I read a member’s blog post on SparkPeople about using high dose biotin for the treatment of MS – which has nothing whatsoever to do with me, but I do have a cousin and friends who’ve suffered from it, so I was interested in reading about new ideas and research that could help them. The study on high-dose biotin looks quite promising for MS sufferers. And in following that Rabbit Hole, I vaguely recalled my doctor suggesting – when I’d first noticed the ridges in my nails – that biotin might be helpful. She hadn’t really sold me on it, but with no known adverse side effects, why not give it a try?

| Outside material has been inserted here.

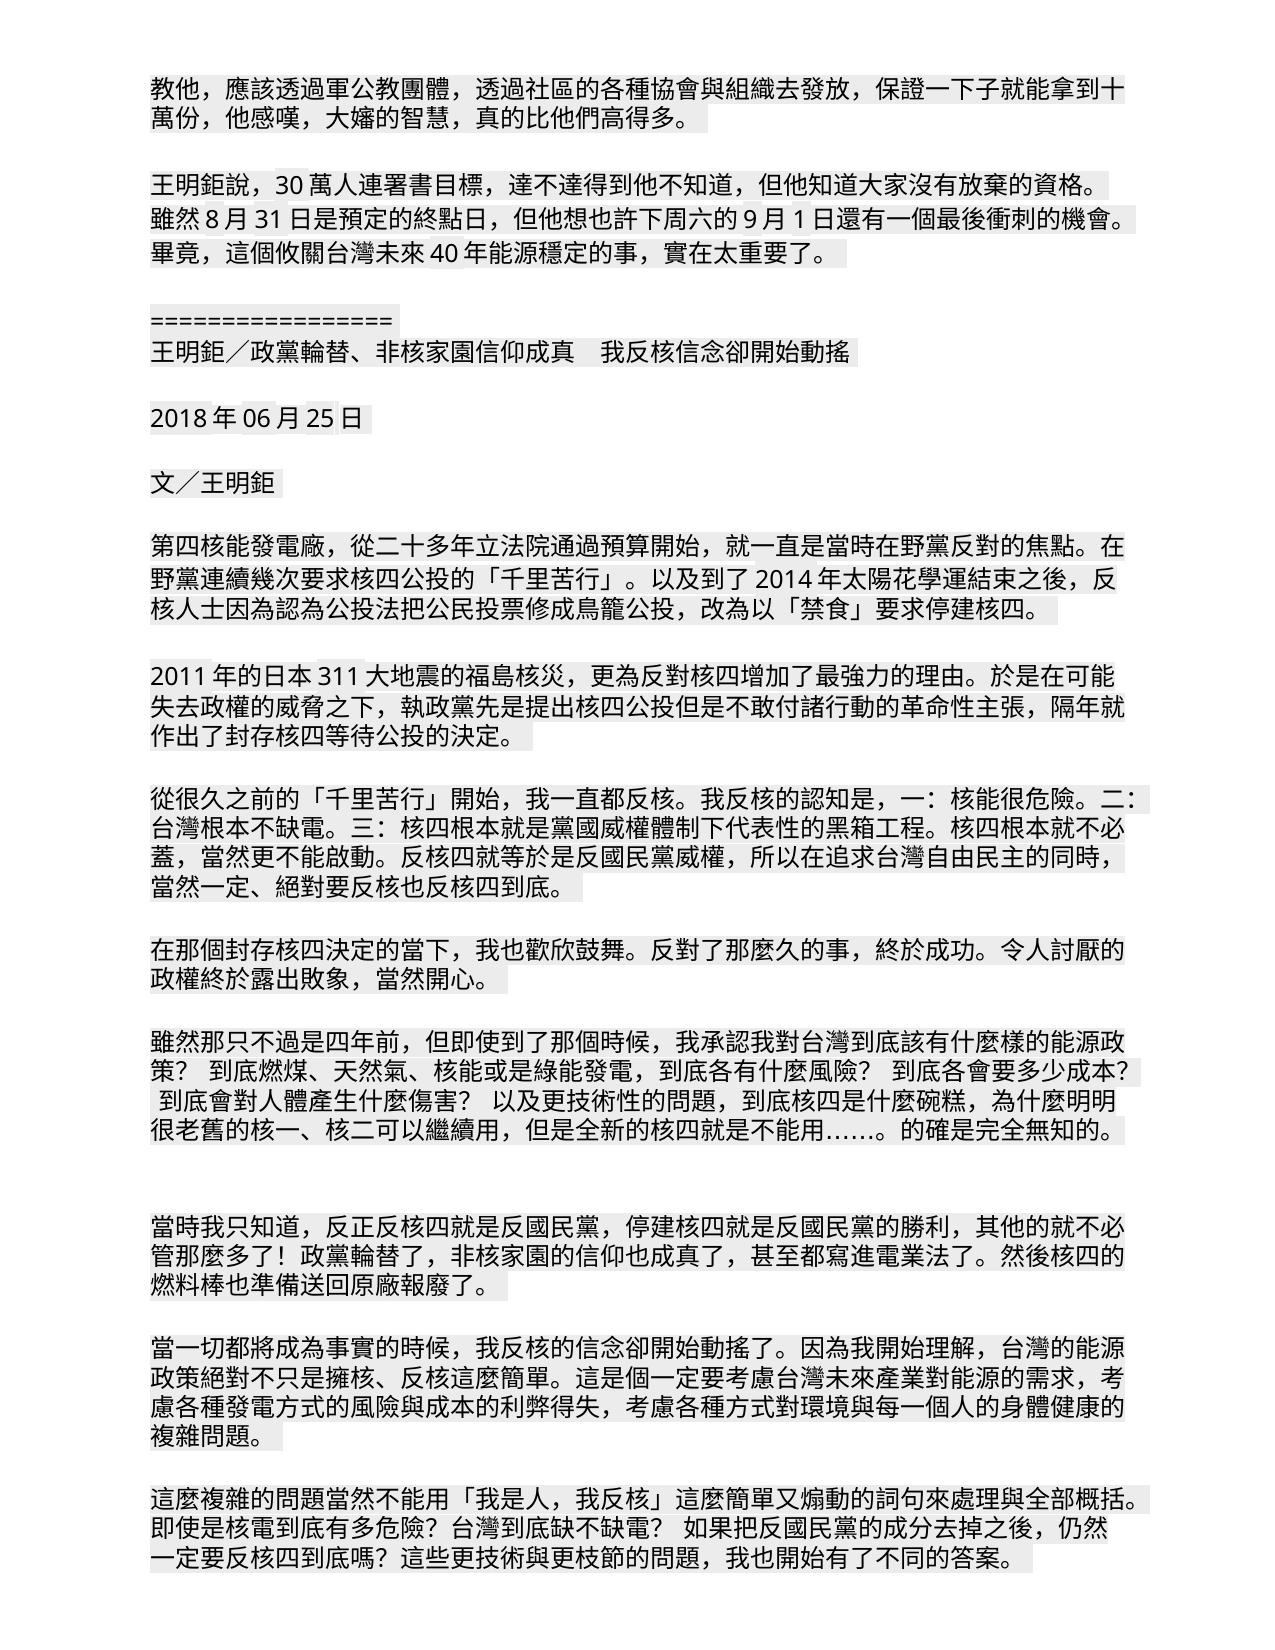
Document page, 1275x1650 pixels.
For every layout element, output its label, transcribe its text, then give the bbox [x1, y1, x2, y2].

text 以核養綠是不想漲電費公投 台大醫師：大嬸智慧勝書生 https://udn.com/news/story/6656/3333818 2018-08-27 聯合報 記者吳淑君╱即時報導 因為憂心2025非核家園帶來的災難，台大醫院前副院長王明鉅日前上街頭，到台北車站號召以核養綠公投連署，被拒絕20次後，轉機竟是出現在一旁的街友，志工解釋以核養綠落落長，現場大嬸看不下去，脫口說就是「不想漲電費的公投」「不想吸髒空氣的公投」，王明鉅驚呼，大嬸智慧比他們這些書生強多了。 王明鉅在臉書PO文，紀錄他25日在台北車站南三門當連署志工的遭遇，他再也不怕被任何人拒絕了，許多人看了深受感動，也要投入當志工，找人連署。 王明鉅說，當天他主動問了20幾次，沒有一次能和路人說上超過10個字。他心想完蛋了，突然坐在地上的街友，對著他大聲叫著，「你們在那邊走來走去找人簽，我們不是人嗎？為什麼不來找我簽」，他一聽立刻走上去，把連署書、筆與背板全部遞上。 接下來，他收到一位來自核能研究所的連署書，也收到兩位年輕情侶一共四份的連署書，還收到專誠帶著兒女，說一定要看到王院長的臉書老友的當場連署。更有人一口氣要了20份，問我下午南三門還會不會有人在，她會簽好立刻送回來，他超開心的。 有許多不清楚「以核養綠」公投，年輕志工向他們解釋，沒想到現場的大嬸阿姨，教年輕人說，就告訴他們「不想漲電費的公投」「不想吸髒空氣的公投」就對了啦。還有位阿姨教他，應該透過軍公教團體，透過社區的各種協會與組織去發放，保證一下子就能拿到十萬份，他感嘆，大嬸的智慧，真的比他們高得多。 王明鉅說，30萬人連署書目標，達不達得到他不知道，但他知道大家沒有放棄的資格。雖然8月31日是預定的終點日，但他想也許下周六的9月1日還有一個最後衝刺的機會。畢竟，這個攸關台灣未來40年能源穩定的事，實在太重要了。 ================= 王明鉅／政黨輪替、非核家園信仰成真 我反核信念卻開始動搖 2018年06月25日 文／王明鉅 第四核能發電廠，從二十多年立法院通過預算開始，就一直是當時在野黨反對的焦點。在野黨連續幾次要求核四公投的「千里苦行」。以及到了2014年太陽花學運結束之後，反核人士因為認為公投法把公民投票修成鳥籠公投，改為以「禁食」要求停建核四。 2011年的日本311大地震的福島核災，更為反對核四增加了最強力的理由。於是在可能失去政權的威脅之下，執政黨先是提出核四公投但是不敢付諸行動的革命性主張，隔年就作出了封存核四等待公投的決定。 從很久之前的「千里苦行」開始，我一直都反核。我反核的認知是，一：核能很危險。二：台灣根本不缺電。三：核四根本就是黨國威權體制下代表性的黑箱工程。核四根本就不必蓋，當然更不能啟動。反核四就等於是反國民黨威權，所以在追求台灣自由民主的同時，當然一定、絕對要反核也反核四到底。 在那個封存核四決定的當下，我也歡欣鼓舞。反對了那麼久的事，終於成功。令人討厭的政權終於露出敗象，當然開心。 雖然那只不過是四年前，但即使到了那個時候，我承認我對台灣到底該有什麼樣的能源政策？ 到底燃煤、天然氣、核能或是綠能發電，到底各有什麼風險？ 到底各會要多少成本？ 到底會對人體產生什麼傷害？ 以及更技術性的問題，到底核四是什麼碗糕，為什麼明明很老舊的核一、核二可以繼續用，但是全新的核四就是不能用……。的確是完全無知的。 當時我只知道，反正反核四就是反國民黨，停建核四就是反國民黨的勝利，其他的就不必管那麼多了！政黨輪替了，非核家園的信仰也成真了，甚至都寫進電業法了。然後核四的燃料棒也準備送回原廠報廢了。 當一切都將成為事實的時候，我反核的信念卻開始動搖了。因為我開始理解，台灣的能源政策絕對不只是擁核、反核這麼簡單。這是個一定要考慮台灣未來產業對能源的需求，考慮各種發電方式的風險與成本的利弊得失，考慮各種方式對環境與每一個人的身體健康的複雜問題。 這麼複雜的問題當然不能用「我是人，我反核」這麼簡單又煽動的詞句來處理與全部概括。即使是核電到底有多危險？台灣到底缺不缺電？ 如果把反國民黨的成分去掉之後，仍然一定要反核四到底嗎？這些更技術與更枝節的問題，我也開始有了不同的答案。 我贊成台灣應該要有核能發電。至少在風力與太陽能發電能在台灣以事實證明，它們真的能成為台灣需要用電時就能提供電力。否則我認為應該保留必要時可以啟動的核四龍門電廠，來為台灣提供需要的電力的可能性。 我贊成台灣應該要有核能發電。因為我在這二年中間，理解了過去所不理解的許多事。更理解了過去的反核，其實摻雜了太多對於政治的好惡。過去的反核四其實是反對國民黨，而不是把它單純地當作一個攸關台灣未來的能源問題來思考。 我贊成台灣應該要有核能發電。因為我們已經利用核能發電來提供台灣所需要的電力三十多年。至少它到目前為止都是安全的。我也沒見到無論是中央或是地方政府，雖然明明就在核一、二廠旁邊幾十公里，但也根本沒有任何人，真的像是身旁就有一隻可怕的大老虎，天天戰戰兢兢戒慎恐懼，天天擔心核能電廠隨時可能發生大災難。完全沒有。你如果看過相關的核災演練，你就知道，即使是參加演練的人，都沒人是真的擔心明天就會發生核能大災難的。 ▲▼王明鉅，現任台大醫學院麻醉科教授。處理過數百件醫療糾紛。曾任台大醫院副院長及台大醫院竹東分院院長。著有翻轉醫療一書。希望翻轉思維，善用自動化、資通訊科技及人工智慧來因應台灣未來20年高齡少子危機。。（圖／翻攝自王明鉅臉書） ▲作者王明鉅，為現任台大醫學院麻醉科教授。（圖／翻攝自王明鉅臉書） 我贊成台灣應該要有核能發電。因為我知道，台灣開始缺電了。尤其是我們如果真的要繼續發展我們引以為傲的半導體高科技產業的話，在地球氣候已經愈來愈極端的現在，台灣的用電需求一定會持續增加。 我贊成台灣應該要有核能發電。因為這是我在考量發生災難之後的風險，對於環境與人體健康的傷害，穩定性與成本這些因素之後，認為如果和完全廢核比較起來，對台灣更可能作到，也更有利的決定。當然這只是我個人的考量。你當然也有你自己的考量。 到底要完全廢除核能發電，免得萬一發生像311一樣的地震時，可能發生的核災風險？ 雖然那個核災我深入了解之後，發現更可能不是地震而是人禍才造成的。還是要儘量少用火力發電尤其是燃煤發電，免得不斷製造傷害健康的大量PM2.5，免得讓地球暖化愈來愈嚴重，讓酷熱與水災輪流傷害台灣？ 每個人有每個人不同的答案。每個人也要尊重別人的不同答案。如果台灣真的要全面廢除核能發電的任何可能性，當然應該讓所有的人都先有了充分的資訊與對台灣的能源政策與核四電廠有了充分認識之後，再以公民投票，尊重每一個人意見的方式來解決。 這個會攸關每一個人的健康，也可能會攸關每一個人的生命財產安全，更可能會直接影響每個家庭、每家公司的電費與產業是否投資的種種經濟利益的重大問題，如果都沒有資格以公民投票來解決，那還有什麼問題，更有資格也更值得用公民投票來解決呢？ 十幾年前，反核者用千里苦行要求以公民投票的方式，來決定要不要停建核四。四年前，反核者認為公民投票已經在當時的執政黨修法之下，變成鳥籠公投。認為公投已經不可能反核成功，所以改用禁食要求停建核四。 只可惜雖然「鳥籠公投法」，已經因為修改法律變成門檻很低，幾乎事事可以公投的「自由自在公投法」了。但是執政者卻已經忘了，他們在野時苦行所走過的幾千幾萬公里，要求落實人民自己決定自己未來，「核四公投」的一貫主張。 他們已經直接就把廢核、廢核四，這個攸關每一個人的事，不必再講什麼人民自決，什麼公民投票，執政黨直接就替每一個人決定了。他們把他們的黨意直接等同民意，就是要廢除核能與核四，把它直接就寫進電業法裏，然後拿著一切依法辦理的藉口，阻擋任何想要「核四公投」的意見。 公民投票是基本人權。針對會影響每一個人的健康與生命安全，會影響每一個人的荷包，會影響每一個人未來的重大政策，公民投票更是最最基本的人權。「鳥籠公投法」修改了，新的「讓你不能公投的公投法」誕生了。執政者這麼快就忘掉了他們過去認為，「人民最大」，「人民自己決定自己的未來」這些最基本的人權理念嗎？這麼快就把他們當年最痛恨的「黨意等於民意」，變成現在徹底執行的政治信念了嗎？ 他們真的忘了嗎？ 還是他們沒有忘，只是執政之後突然發現，人民都很笨，當然一切就由我們來替他們作主就行了呢？你我都是人民。你我是不是都很笨，要別人來替我們作主才行？如果連這種絕對影響你我甚至你我的下一代，未來幾十年的生活、生命、財產、安全的大事，都這樣就讓別人替我們決定了，那未來我們自己，真的還能決定我們自己的未來嗎？ ●作者王明鉅，為現任台大醫學院麻醉科教授，處理過數百件醫療糾紛，並曾任台大醫院副院長及台大醫院竹東分院院長等職。著有翻轉醫療一書。希望翻轉思維，善用自動化、資通訊科技及人工智慧來因應台灣未來20年高齡少子危機。本文出自王明鉅臉書《核四公投—從反對核能到贊成核能》一文。 原文網址: https://goo.gl/F1ZZMn [150, 75, 1125, 1573]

The Great Biotin Experiment
I’d already begun taking a multivitamin and a high-potency B-complex supplement, along with a general program of diet and eating “cleaner” – less processed – foods and exercising more. I’ve felt healthier and more energetic, but it didn’t appear to have any effect on my fingernails. I’m working to drop about 60 pounds over the next 7 months. A couple of weeks ago, I cut my broken, ragged nails – already fairly short – and added a biotin supplement: 10,000mcg. I just took it daily and hoped for the best. Win, lose, or draw, it couldn’t hurt.
After about a week, my nails appeared to be growing at their previously normal rate. I should note that biotin is not supposed to cause them to grow faster. Stronger, less brittle, but not faster. But if they’re generally healthier – maybe from the generally improved nutrition and supplementation, doesn’t it follow that the rate of growth might at least return to normal? It’s really too soon to tell. It could just be wishful thinking.
In the interest of scientific observation and accuracy, I’ve cut my nails short and filed them, as you see them above. I’ll update this every week or two.
UPDATE – 09/22/16
Can’t see that they’re significantly longer. None of split, broken, cracked, or peeled.
I’m not endorsing or recommending anything, at this point, nor has anyone asked me to – just experimenting and sharing the results.
They finally reached the point where I have to start thinking of cutting them. Other than a coat of polish last night, I’ve done nothing to them since starting this experiment. They’re not growing noticeably faster, but they haven’t split, chipped, torn, cracked – they do seem to be regaining some strength and flexibility.